I hope you can find a solution, maybe cut down a little bit on the number of days you workout and see if that helps?
 
Pluto

Pluto

Meowing to go out
Dec 27, 2020
3,864
I'm in the same position. Don't enjoy it but there's no way I want to stop and go backwards. I have gone back to my original 'beginners' routine which covers the whole body, and only go twice a week. Have a basic home routine for some other days. I can handle sustaining that. That's enough.

 
Faejin

Faejin

Member
Feb 10, 2023
51
I've been working out for well over a year now and have seen what I'll call noticeable improvements to my appearance, but I absolutely hate working out. I hate the feeling of pain that comes with the last few reps of any lift, and I'll never being to understand the masochists that enjoy cardio because I find that burn excruciating, I want to tell myself my life hurts too much as is to be putting myself through this, yet somehow, even though I don't really care about my appearance or health anymore, every time I take any time off from the gym, I feel myself falling out of shape, remember all the hard work I've already put in, and take myself back to the gym like its all some body dysmorphia fueled sunk cost.

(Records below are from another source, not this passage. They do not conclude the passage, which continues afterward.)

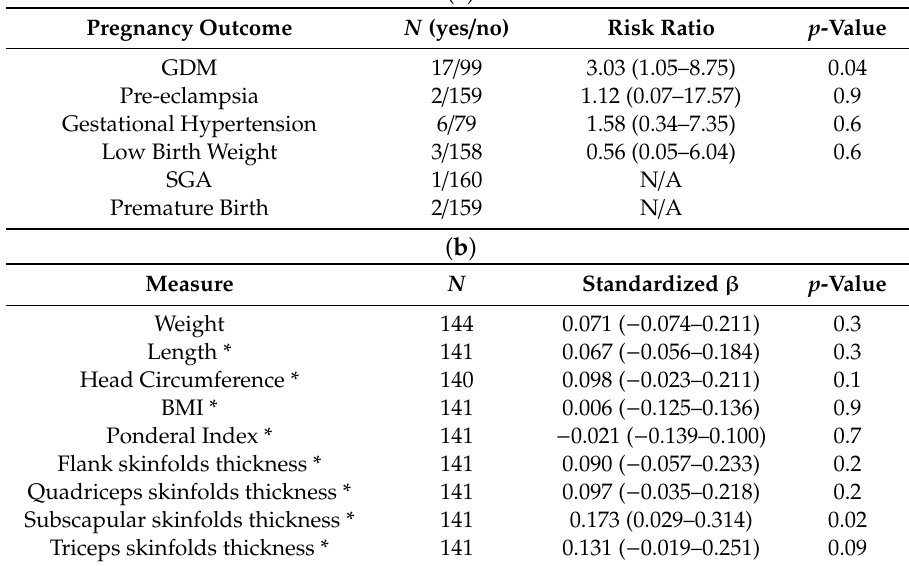
Table 5. Associations of micronutrient supplementation in pregnancy with ( a ) outcomes of pregnancy and ( b ) o ff spring size at birth and adiposity in women and babies where the mother was less than 30 years of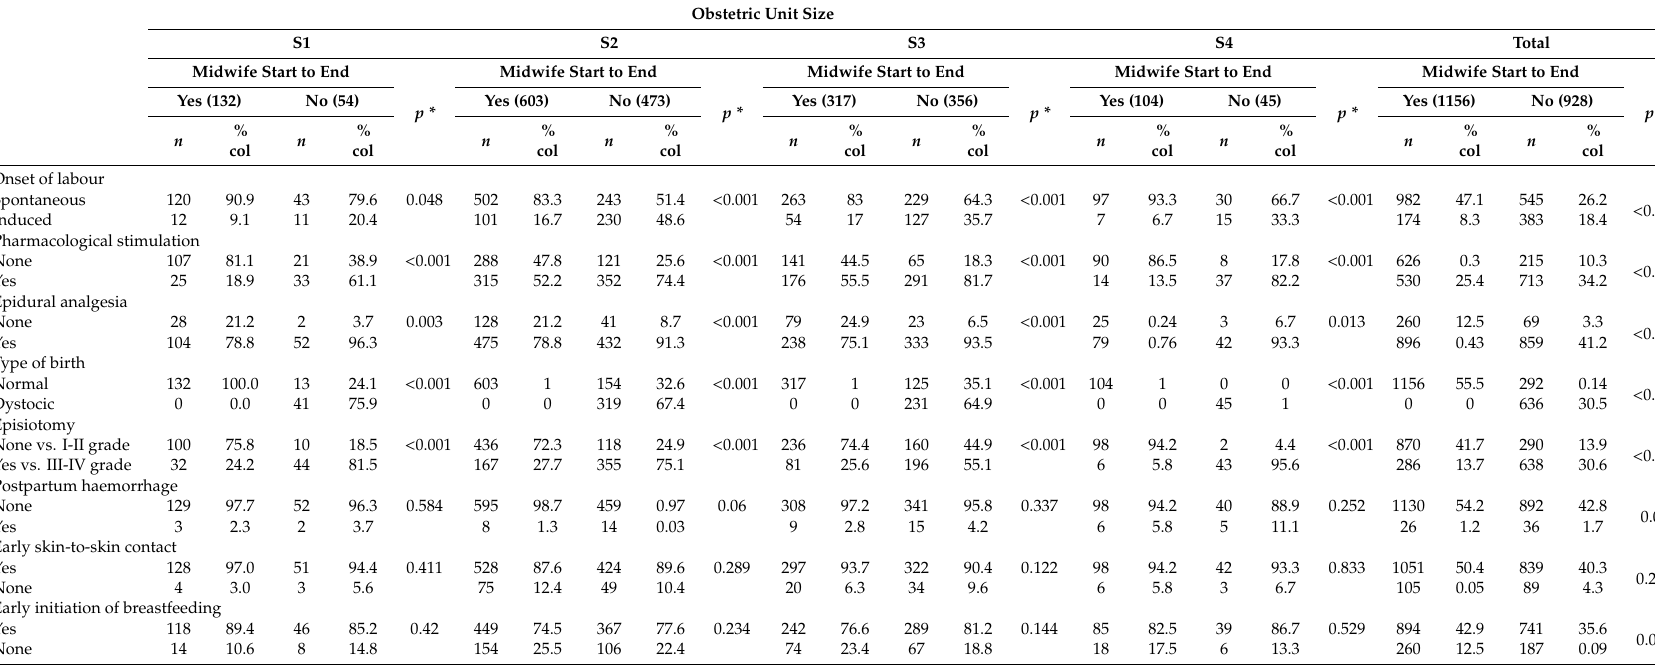
Table 2. Transfer of care distribution between di ff erent studied variables, and Odds Ratio and 95% confidence intervals ( N =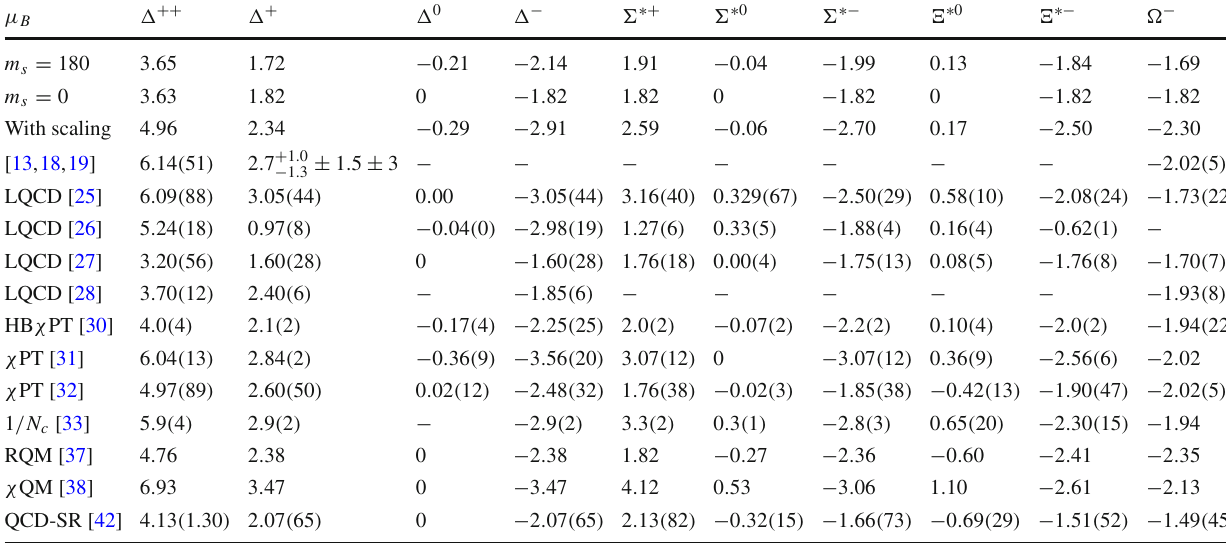
Table 2 Magnetic dipole moments of the baryon decuplet in compar- ison with the results from lattice QCD [25–28], the relativistic quark model [37], next-to-leading-order HB χ PT [30], large N c [33], QCD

I don't want to work out anymore... it hurts, but I can't stop. It's like I'm trapped.
I just think running and breaking pbs is fun. Running also gets me into a place when I don't have to deal with other people's bullshit.
 
CantWait2D1E

CantWait2D1E

Archaon, Herald of the Apocalypse
Dec 24, 2022
146
Glad to hear you're working out. It's the only thing that's been keeping me sane.
I'm sorry but pain and hatred from doing an exercise is just a sign that they're working. Just from reading you comment I can tell you're doing all the right things. If a workout is not challenging to you in anyway you're probably wasting your time doing it. I know exactly what you mean about those last few reps. When I reach that point on leg extensions it feels like thunder is coursing through my thighs and it takes every ounce of my being not to scream or grunt like some big musclehead meatball lol.

Maybe cut back on working out? It only takes like 3 gym sessions a week to "maintain" a certain appearance. You don't have to be super consistent about it unless you're trying to build the best body possible.
Try picking up a hobby that works out the mind instead. I for example like arts, painting my miniature Warhammer figures more specifically.
Only you can decide if this is a worthwhile use of your time. It's a habit you've gained so it's hard for the mind not to want it.